New technologies are emerging that may be more affordable and suitable for use in the home, enabling patients to continue their rehabilitation on their own time, according to Im-Able Ltd, Lower Hutt, New Zealand.
Patients who are using these new products are reporting improvement even years after their stroke, the company says.
A relatively low cost computer game-like system developed by scientists at New Zealand’s Crown Research Institute, Industrial Research Limited, and licensed to start-up company, Im-Able Ltd, uses a handlebar-like air mouse and a series of simple computer exercises to improve arm movements, coordination, and cognitive skills of patients with neurological or musculoskeletal impairment.
Sunil Vather, PhD, chief executive of Im-Able, says patients are reporting gains in function many years after their stroke injury. Already commercially available in New Zealand and Australia, Im-Able plans to seek FDA approval for the product during 2011.

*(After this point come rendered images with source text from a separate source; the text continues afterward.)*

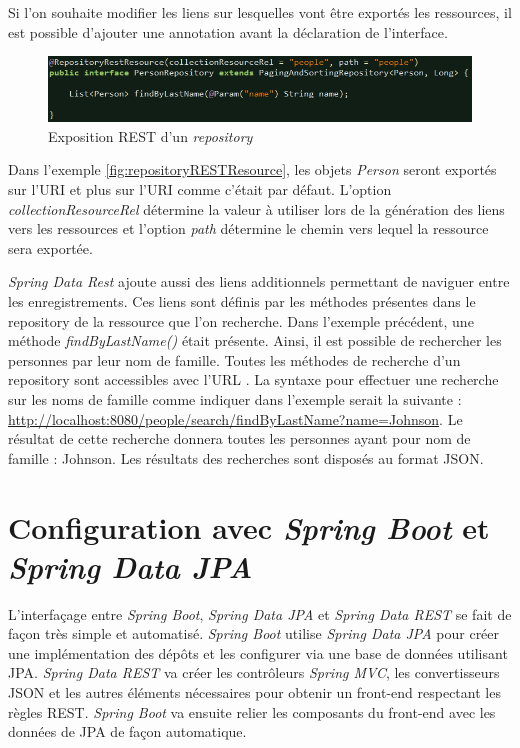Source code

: \documentclass{polytech/polytech}
\begin{document}
Si l’on souhaite modifier les liens sur lesquelles vont être exportés les ressources, il est possible d’ajouter une annotation  avant la déclaration de l’interface.

\begin{figure}
	\includegraphics[scale=0.75]{images/repositoryRESTResource}
	\caption{Exposition REST d'un \textit{repository}}
	\label{fig:repositoryRESTResource}
\end{figure}

Dans l’exemple \autoref{fig:repositoryRESTResource}, les objets \textit{Person} seront exportés sur l’URI  et plus sur l’URI  comme c’était par défaut. L’option \textit{collectionResourceRel} détermine la valeur à utiliser lors de la génération des liens vers les ressources et l’option \textit{path} détermine le chemin vers lequel la ressource sera exportée. 

\textit{Spring Data Rest} ajoute aussi des liens additionnels permettant de naviguer entre les enregistrements. Ces liens sont définis par les méthodes présentes dans le repository de la ressource que l’on recherche. Dans l’exemple précédent, une méthode \textit{findByLastName()} était présente. Ainsi, il est possible de rechercher les personnes par leur nom de famille. Toutes les méthodes de recherche d’un repository sont accessibles avec l’URL . La syntaxe pour effectuer une recherche sur les noms de famille comme indiquer dans l’exemple serait la suivante : \url{http://localhost:8080/people/search/findByLastName?name=Johnson}. Le résultat de cette recherche donnera toutes les personnes ayant pour nom de famille : Johnson. Les résultats des recherches sont disposés au format JSON. 

\section{Configuration avec \textit{Spring Boot} et \textit{Spring Data JPA}}

L’interfaçage entre \textit{Spring Boot}, \textit{Spring Data JPA} et \textit{Spring Data REST} se fait de façon très simple et automatisé. \textit{Spring Boot} utilise \textit{Spring Data JPA} pour créer une implémentation des dépôts et les configurer via une base de données utilisant JPA. \textit{Spring Data REST} va créer les contrôleurs \textit{Spring MVC}, les convertisseurs JSON et les autres éléments nécessaires pour obtenir un front-end respectant les règles REST. \textit{Spring Boot} va ensuite relier les composants du front-end avec les données de JPA de façon automatique. 
\end{document}
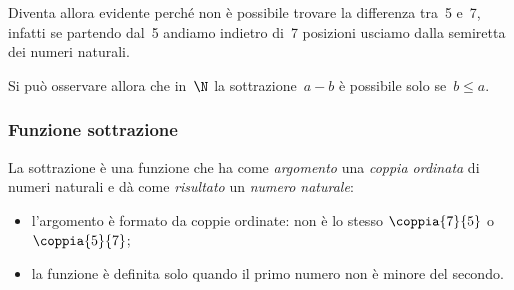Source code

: Diventa allora evidente perché non è possibile trovare la differenza 
tra~5 e~7, infatti se partendo dal~5 andiamo indietro di~7 posizioni 
usciamo dalla semiretta dei numeri naturali.

\begin{inaccessibleblock}

\end{inaccessibleblock}

Si può osservare allora che in~\(\N\) la sottrazione~\(a - b\) è possibile 
solo se~\(b\leq a\).

\subsubsection{Funzione sottrazione}

La sottrazione è una funzione che ha come \emph{argomento} una \emph{coppia 
ordinata} di numeri naturali e dà come \emph{risultato} un \emph{numero 
naturale}:

\vspace{2em}
\begin{minipage}[t]{.48\textwidth}
\begin{center}
\begin{inaccessibleblock}
\end{inaccessibleblock}
\end{center}
\end{minipage}
\hfill
\begin{minipage}[t]{.48\textwidth}
\begin{center}
\begin{inaccessibleblock}
\end{inaccessibleblock}
\end{center}
\end{minipage}

\vspace{-1em}
\begin{osservazione}
\begin{itemize} [nosep]
\item l'argomento è formato da coppie ordinate: non è lo stesso 
\(\coppia{7}{5}\) o \(\coppia{5}{7}\);
\item la funzione è definita solo quando il primo numero non è 
minore del secondo.
\end{itemize}

\end{osservazione}

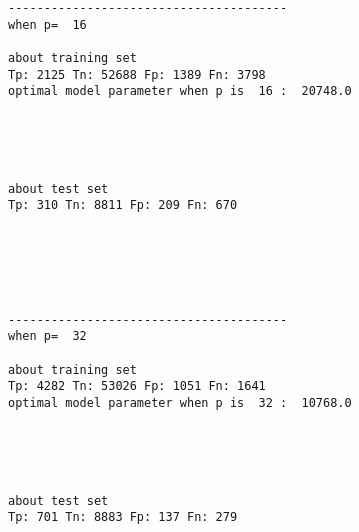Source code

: \documentclass[11pt]{article}
\begin{document}
    \begin{Verbatim}[commandchars=\\\{\}]



---------------------------------------
when p=  16

about training set
Tp: 2125 Tn: 52688 Fp: 1389 Fn: 3798
optimal model parameter when p is  16 :  20748.0

    \end{Verbatim}

    \begin{center}
    \end{center}
    { \hspace*{\fill} \\}
    
    \begin{Verbatim}[commandchars=\\\{\}]


about test set
Tp: 310 Tn: 8811 Fp: 209 Fn: 670

    \end{Verbatim}

    \begin{center}
    \end{center}
    { \hspace*{\fill} \\}
    
    \begin{Verbatim}[commandchars=\\\{\}]



---------------------------------------
when p=  32

about training set
Tp: 4282 Tn: 53026 Fp: 1051 Fn: 1641
optimal model parameter when p is  32 :  10768.0

    \end{Verbatim}

    \begin{center}
    \end{center}
    { \hspace*{\fill} \\}
    
    \begin{Verbatim}[commandchars=\\\{\}]


about test set
Tp: 701 Tn: 8883 Fp: 137 Fn: 279

    \end{Verbatim}
\end{document}
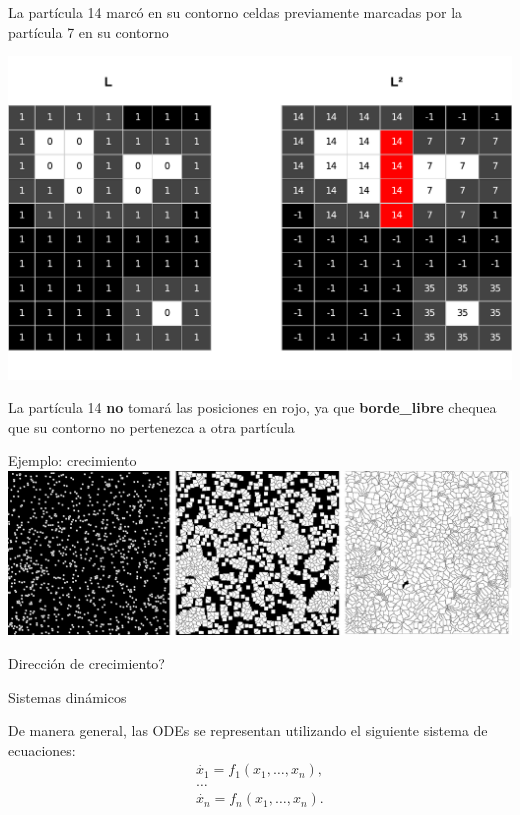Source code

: \documentclass[spanish]{beamer}
\begin{document}
\begin{frame}
La partícula 14 marcó en su contorno celdas previamente marcadas por la partícula 7 en su contorno
\centerline{\includegraphics[scale = 0.45]{../figures/sistemaparticulas}}
La partícula 14 \textbf{no} tomará las posiciones en rojo, ya que \textbf{borde\_libre} chequea que su contorno no pertenezca a otra partícula
\end{frame}

\begin{frame}{Ejemplo: crecimiento}
\includegraphics[scale = 0.15]{../figures/modeladocrec}

\centering
Dirección de crecimiento?
\end{frame}


\begin{frame}{Sistemas dinámicos}

De manera general, las ODEs se representan utilizando el siguiente sistema de ecuaciones:
\begin{equation*}
  \begin{aligned}
    \dot{x_{1}} = f_{1}(x_{1},\ldots,x_{n}),\\
    \ldots\\
    \dot{x_{n}} = f_{n}(x_{1},\ldots,x_{n}).
  \end{aligned}
\end{equation*}



\end{frame}
\end{document}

Earlier-stage research at the University of Canterbury, Christchurch, New Zealand, under a program led by Professor Tanja Mitrovic is aimed at extending 16 years of research advances in the field of artificial intelligence and computer-based learning to helping patients improve their cognitive skills following a stroke. “We hope to use the knowledge we’ve gained in creating responsive computer-based learning environments for students at the university and high school level, to develop systems that can evaluate an individual stroke patient’s skills and respond with appropriately challenging tasks that help improve their attention and working memory,” Mitrovic said.
The multi-disciplinary research effort, which includes collaboration with Stellan Ohlsson, PhD, professor of psychology at the University of Illinois, Chicago, is supported by a Marsden Fund grant for fundamental scientific research from the Royal Society of New Zealand.